Figure 6 The location of mis-sense mutations associated with the development of (aHUS) (and Q1139A) mapped onto the structure of the C3d:FH19–20 complex. The side-chains of C3b mis-sense mutations are shown as blue sticks; side-chains of FH19–20 (more ...)
In a previously solved structure of the FH1–4:C3b complex 14
, the four N-terminal CCPs of FH form an elongated contact with C3b running largely parallel with the long axis of C3b. If C3b in this complex were surface-attached via its thioester, CCP1 would be furthest, and CCP4 closest, to that surface. In other AP regulators, a similar three-CCP or four-CCP C3b-binding segment is connected to a C-terminal transmembrane helix or a GPI anchor, which localizes the regulator upon a cell surface requiring protection from C3b promulgation. FH is not constrained to a membrane but relies on some or all of its C-terminal 16 CCPs for localization, and exploits the preponderance of polyanionic self-surface markers to selectively increase its residency time on self-surfaces. We investigated the path taken by CCPs 5-18, which connect N-terminal and C-terminal C3b-binding sites, to construct an experimentally derived model of the FH:C3b complex.

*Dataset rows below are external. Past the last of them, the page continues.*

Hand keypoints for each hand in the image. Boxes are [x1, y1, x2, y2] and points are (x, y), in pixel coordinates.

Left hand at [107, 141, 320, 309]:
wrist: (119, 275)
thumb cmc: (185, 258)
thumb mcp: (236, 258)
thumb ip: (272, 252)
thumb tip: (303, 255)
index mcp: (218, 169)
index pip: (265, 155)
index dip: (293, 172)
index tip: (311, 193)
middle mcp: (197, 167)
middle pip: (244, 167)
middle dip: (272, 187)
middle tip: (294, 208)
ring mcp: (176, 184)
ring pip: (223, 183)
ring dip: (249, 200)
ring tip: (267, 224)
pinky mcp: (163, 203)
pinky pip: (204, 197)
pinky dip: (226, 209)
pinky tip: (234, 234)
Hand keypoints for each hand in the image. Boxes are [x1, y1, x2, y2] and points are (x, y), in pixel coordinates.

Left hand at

When the C3d of C3d:FH19–20 is superimposed on the TED of C3b, the FH1–4 C-terminus and FH19–20 N-terminus are close together. A bent-back FH structure would therefore be required were a single molecule to simultaneously occupy both sites on C3b (and interact with self-surface associated polyanions), as in our model (). This is fully consistent with our SAXS-derived shape-envelopes of FH fragments presented here, as well as with existing SAXS, crystal and NMR-derived structures, and agrees with previous work showing that non-liganded FH could adopt a predominantly bent-back conformation 37,47-50
. Our data are incompatible with an alternative model in which FH wraps around the C3b molecule. However, we cannot exclude the existence of a complex in which one FH molecule binds to two neighboring, closely packed, C3b molecules.

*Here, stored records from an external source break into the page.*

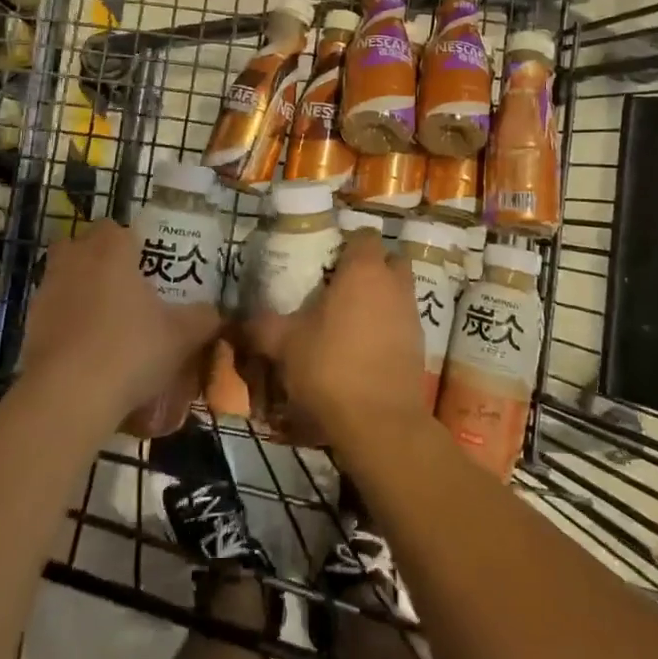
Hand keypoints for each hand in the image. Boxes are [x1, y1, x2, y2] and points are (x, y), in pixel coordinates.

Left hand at [17, 220, 224, 431]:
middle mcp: (74, 262)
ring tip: (107, 325)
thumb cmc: (131, 349)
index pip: (114, 228)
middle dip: (97, 261)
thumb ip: (204, 318)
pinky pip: (51, 315)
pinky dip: (66, 325)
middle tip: (124, 288)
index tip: (145, 266)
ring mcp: (45, 294)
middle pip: (80, 246)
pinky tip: (87, 353)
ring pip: (63, 280)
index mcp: (110, 251)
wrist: (69, 397)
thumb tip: (215, 313)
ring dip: (80, 293)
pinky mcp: (28, 328)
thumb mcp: (182, 335)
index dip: (129, 243)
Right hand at [241, 231, 425, 447]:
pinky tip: (363, 349)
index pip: (364, 235)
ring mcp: (411, 315)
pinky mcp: (420, 345)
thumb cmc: (330, 368)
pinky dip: (387, 327)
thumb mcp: (285, 345)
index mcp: (364, 270)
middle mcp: (394, 284)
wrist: (380, 423)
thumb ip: (261, 326)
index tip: (325, 259)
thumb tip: (237, 320)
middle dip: (370, 267)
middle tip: (340, 285)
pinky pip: (402, 322)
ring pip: (398, 291)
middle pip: (389, 259)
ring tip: (349, 320)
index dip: (346, 243)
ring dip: (380, 298)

Previous studies suggested a weak additional C3b-binding site within FH CCPs 6–8 12,13
. While no such interface exists within our model of the complex, uncertainties in reconstruction of the N-terminal half of FH (lacking structural information for FH4–5/FH5–6) means we cannot exclude CCP6/7-C3b contacts. Nonetheless, our model places CCP7 close to the self-surface where it could recognize additional GAG surface markers; it also places the structurally deviant module, CCP13 37
close to the self-surface, although the nature of any ligand for CCP13 remains undetermined.
In summary, we present an experimentally supported structural model for how a FH molecule engages bivalently with a C3b molecule and simultaneously with self-surface polyanionic markers. The model indicates that effective complement inhibitors, with therapeutic potential, might be constructed through flexible linkage of FH19–20, via a domain with appropriately apposed N and C termini, to FH1–4 or homologous segments of other complement regulators.